In the past few years there has been an increased interest among economists in machine learning. For more discussion see herehere, here, here, here, here, here,  and here.  See also Mindy Mallory's recent post here.

While some folks like Susan Athey are beginning to develop the theory to understand how machine learning can contribute to causal inference, it has carved out a niche in the area of prediction. But what about times series analysis and forecasting?

That is a question taken up by authors this past March in an interesting paper (Statistical and Machine Learning forecasting methods: Concerns and ways forward). They took a good look at the performance of popular machine learning algorithms relative to traditional statistical time series approaches. The authors found that traditional approaches including exponential smoothing and econometric time series approaches out performed algorithmic approaches from machine learning across a number of model specifications, algorithms, and time series data sources.

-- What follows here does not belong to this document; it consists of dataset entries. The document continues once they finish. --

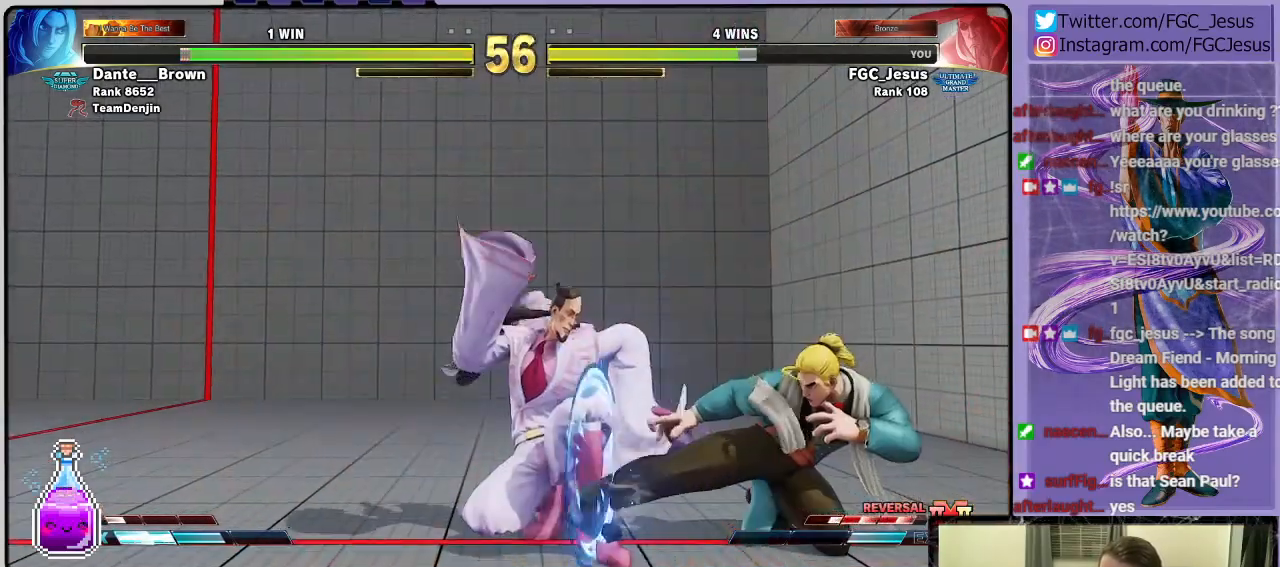
{"buttons": ["DPAD_DOWN", "DPAD_LEFT"], "left_stick": "center", "right_stick": "center", "events": [[234, "TRIANGLE", "down"], [367, "TRIANGLE", "up"]]}
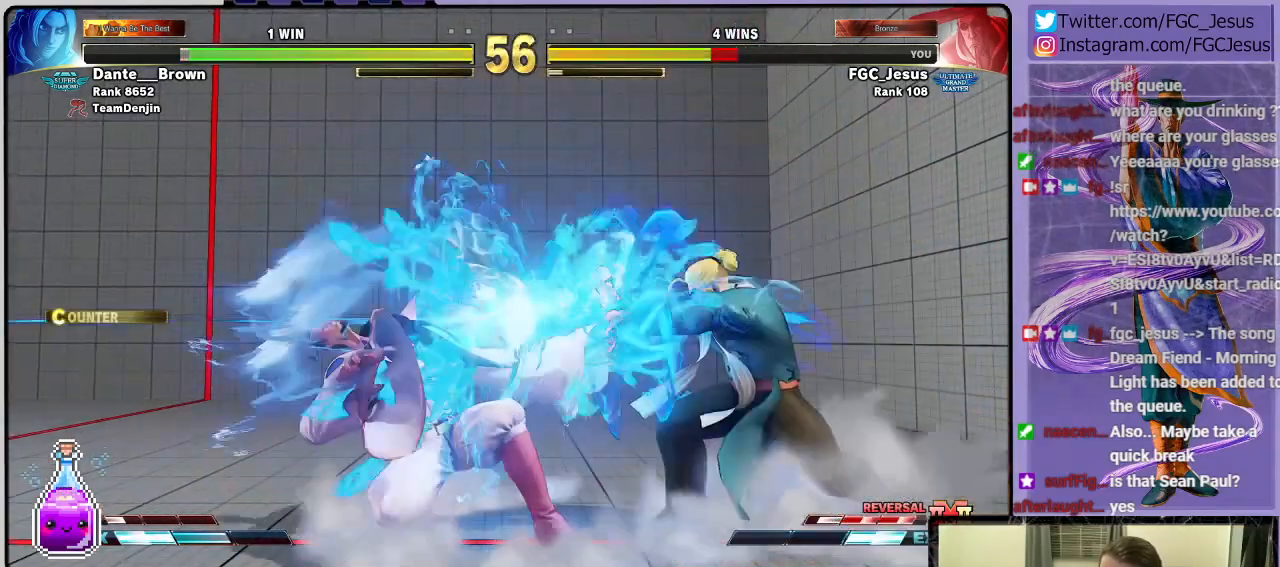
{"buttons": ["DPAD_DOWN", "DPAD_LEFT"], "left_stick": "center", "right_stick": "center", "events": [[267, "DPAD_DOWN", "up"], [267, "DPAD_UP", "down"], [300, "SQUARE", "down"], [367, "DPAD_DOWN", "down"], [367, "DPAD_UP", "up"], [367, "SQUARE", "up"]]}
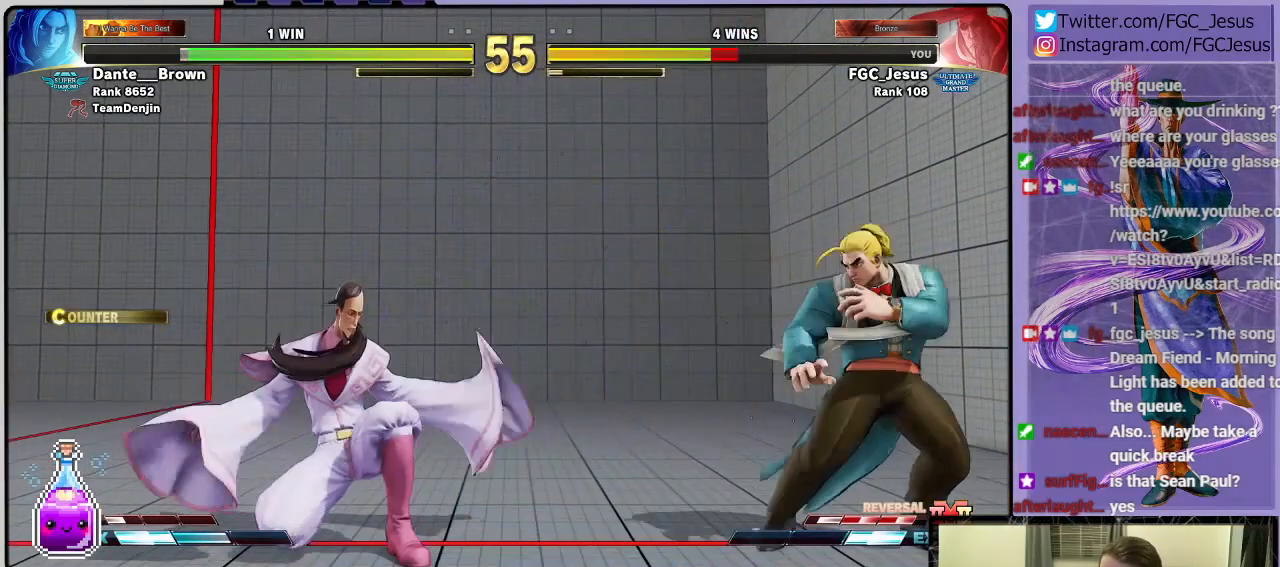
{"buttons": ["DPAD_DOWN", "DPAD_LEFT"], "left_stick": "center", "right_stick": "center", "events": []}
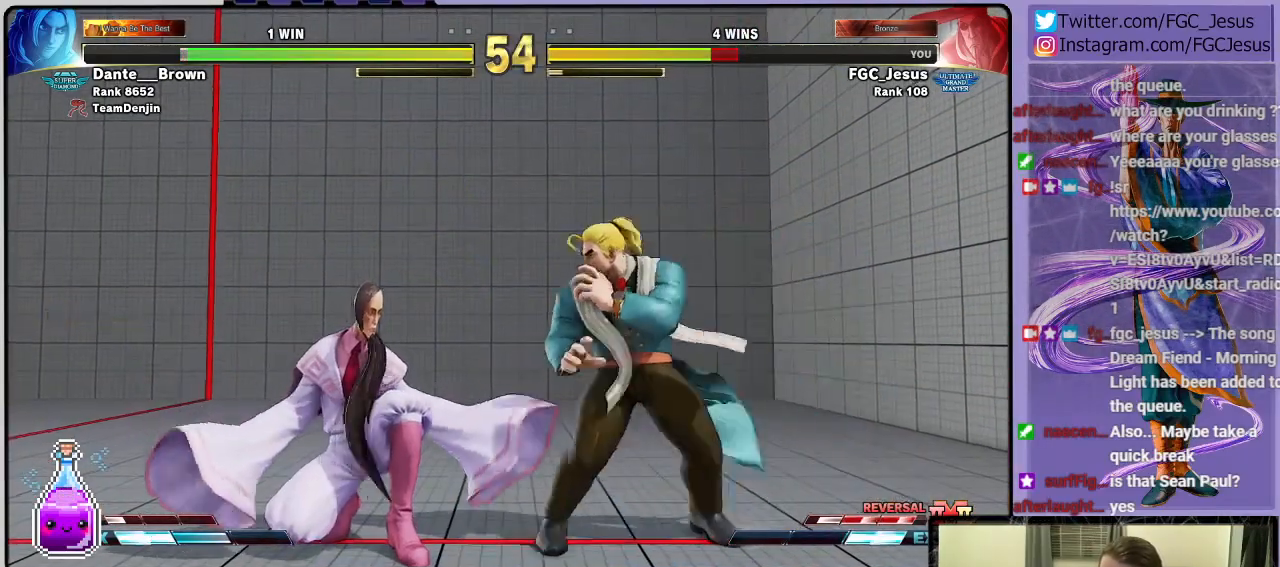
{"buttons": ["DPAD_DOWN", "DPAD_LEFT"], "left_stick": "center", "right_stick": "center", "events": []}
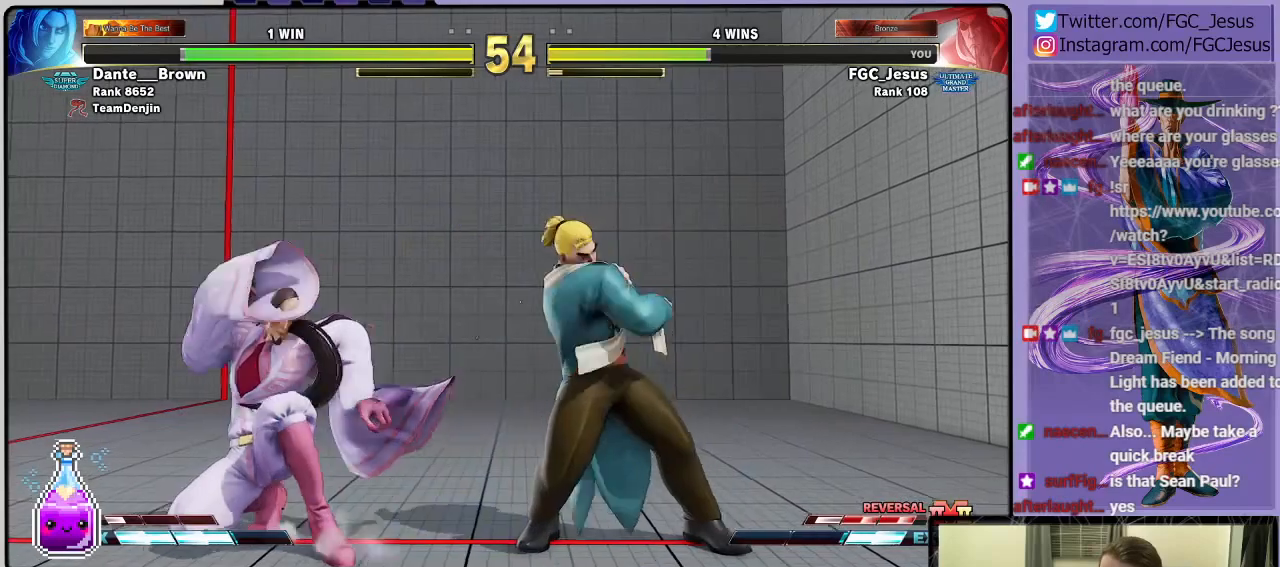
{"buttons": ["DPAD_DOWN", "DPAD_LEFT"], "left_stick": "center", "right_stick": "center", "events": [[134, "TRIANGLE", "down"], [234, "TRIANGLE", "up"]]}
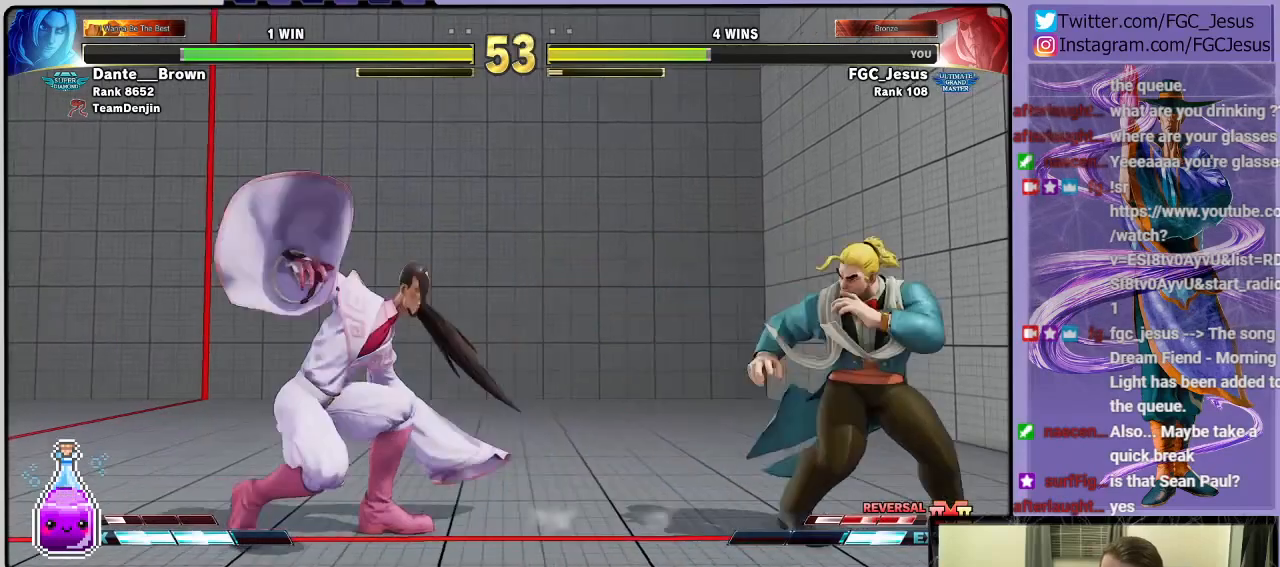
{"buttons": ["DPAD_DOWN", "DPAD_LEFT"], "left_stick": "center", "right_stick": "center", "events": [[33, "R2", "down"], [133, "R2", "up"]]}
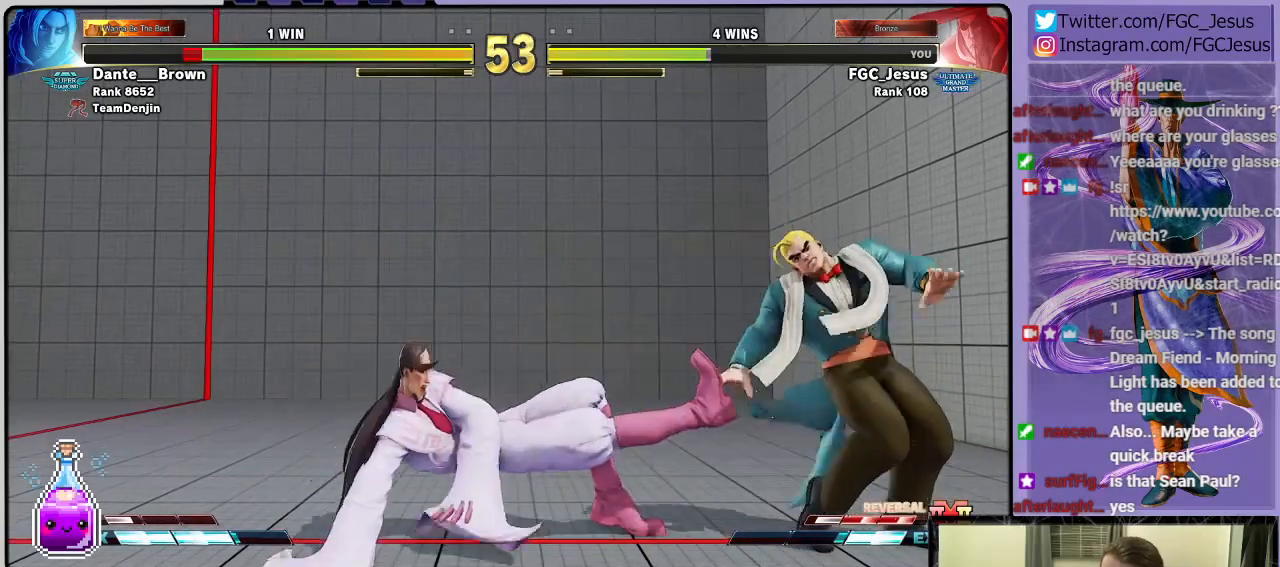
{"buttons": ["DPAD_DOWN", "DPAD_LEFT"], "left_stick": "center", "right_stick": "center", "events": []}
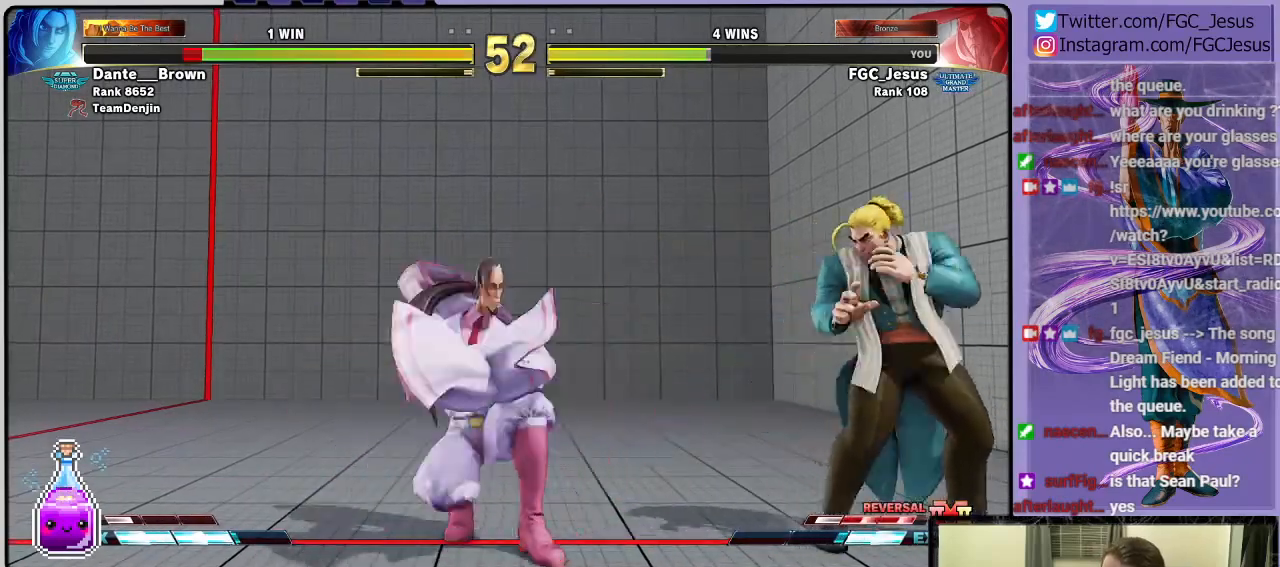
{"buttons": ["CIRCLE", "DPAD_DOWN", "DPAD_LEFT"], "left_stick": "center", "right_stick": "center", "events": [[67, "TRIANGLE", "down"], [234, "TRIANGLE", "up"], [467, "CIRCLE", "down"]]}
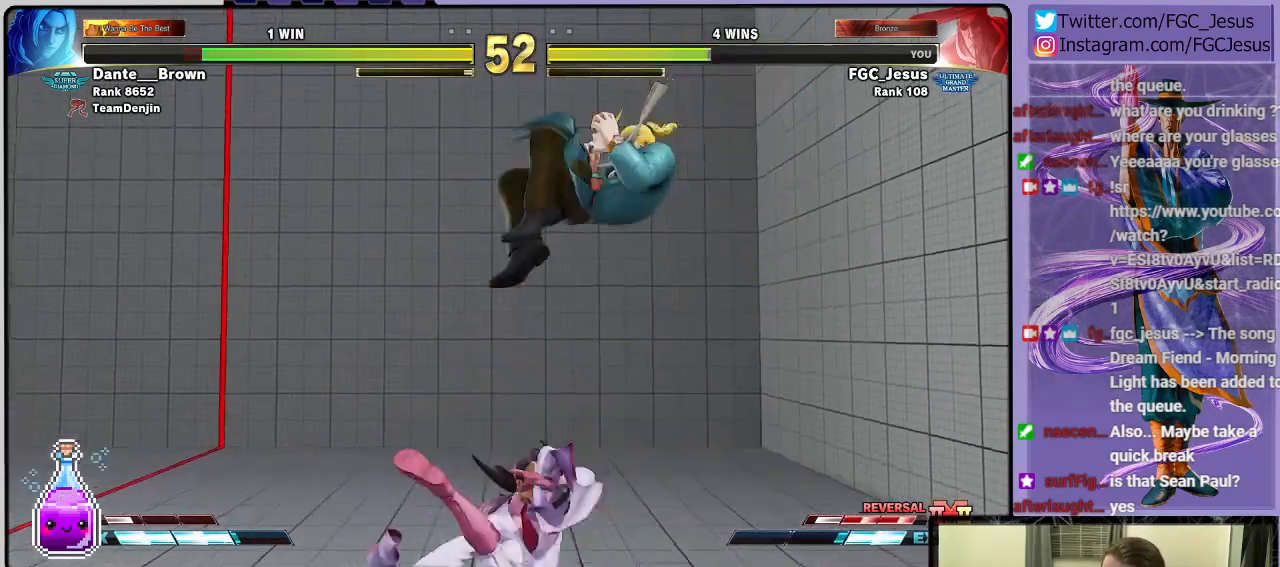
{"buttons": ["DPAD_LEFT"], "left_stick": "center", "right_stick": "center", "events": [[201, "CIRCLE", "up"], [468, "DPAD_DOWN", "up"]]}
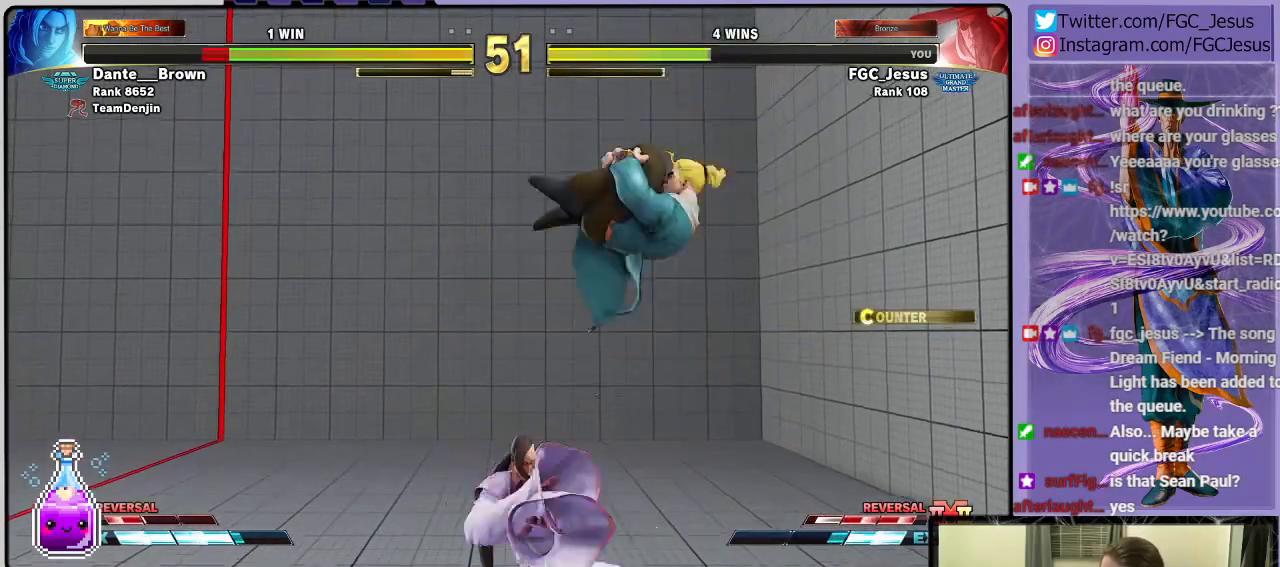
{"buttons": ["CIRCLE", "DPAD_DOWN", "DPAD_LEFT"], "left_stick": "center", "right_stick": "center", "events": [[300, "DPAD_DOWN", "down"], [500, "CIRCLE", "down"]]}
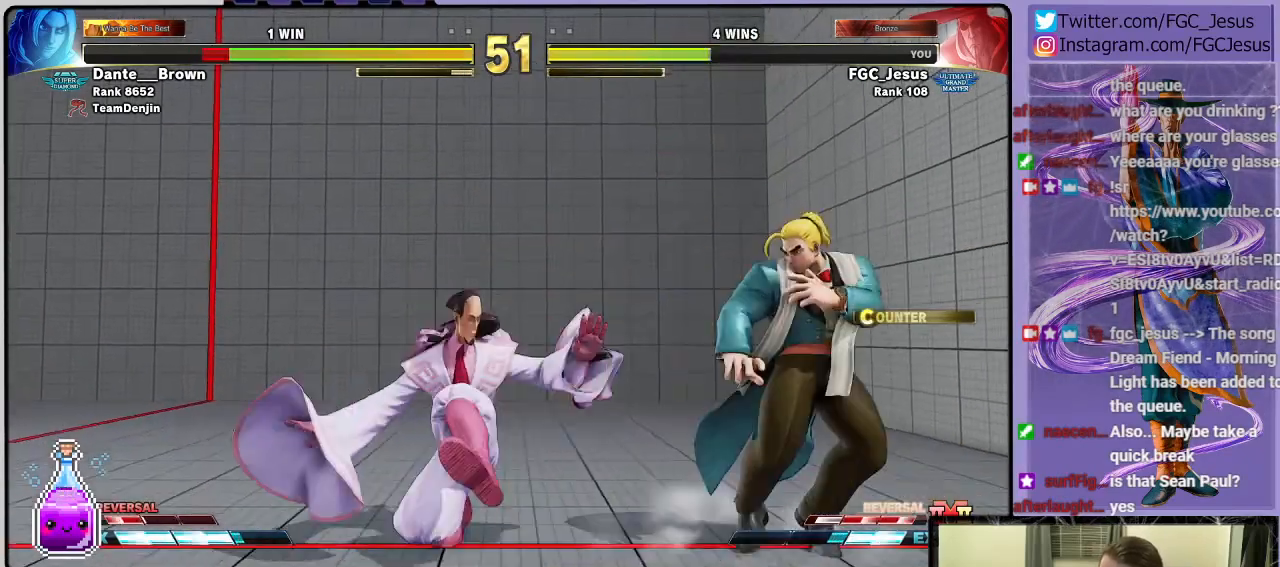
{"buttons": ["DPAD_DOWN", "DPAD_LEFT"], "left_stick": "center", "right_stick": "center", "events": [[301, "CIRCLE", "up"]]}
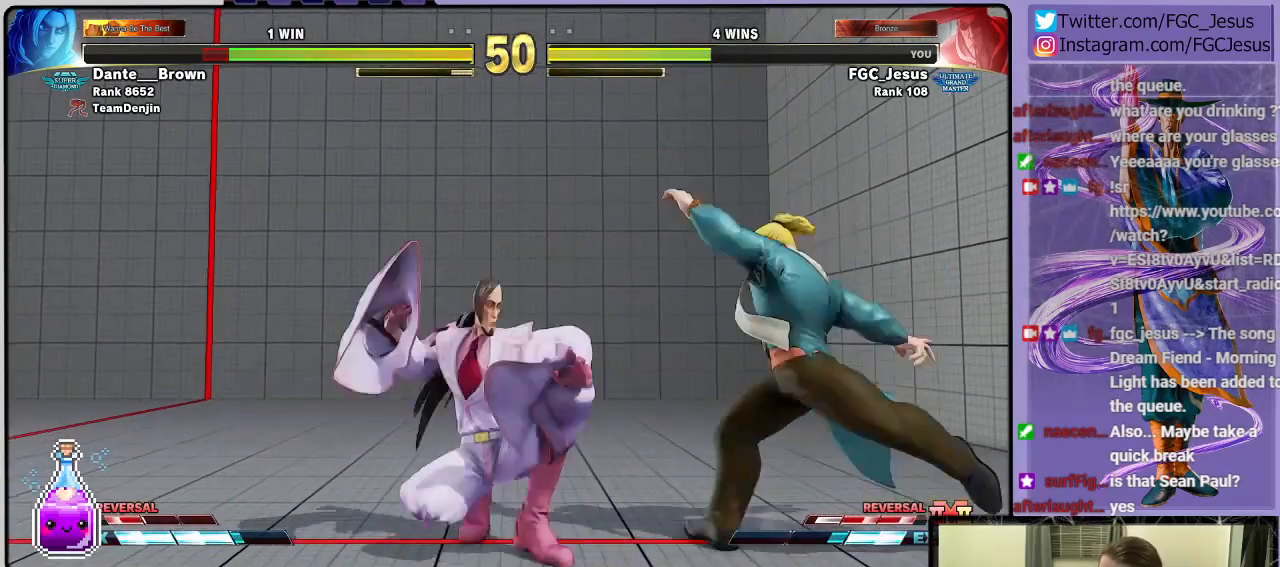
{"buttons": ["DPAD_DOWN", "DPAD_LEFT"], "left_stick": "center", "right_stick": "center", "events": []}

Below are some interesting excerpts and takeaways from the paper:

When I think of time series methods, I think of things like cointegration, stationarity, autocorrelation, seasonality, auto-regressive conditional heteroskedasticity etc. (I recommend Mindy Mallory's posts on time series here)

Hearing so much about the ability of some machine learning approaches (like deep learning) to mimick feature engineering, I wondered how well algorithmic approaches would handle these issues in time series applications. The authors looked at some of the previous literature in relation to this:

"In contrast to sophisticated time series forecasting methods, where achieving stationarity in both the mean and variance is considered essential, the literature of ML is divided with some studies claiming that ML methods are capable of effectively modelling any type of data pattern and can therefore be applied to the original data [62]. Other studies however, have concluded the opposite, claiming that without appropriate preprocessing, ML methods may become unstable and yield suboptimal results [28]."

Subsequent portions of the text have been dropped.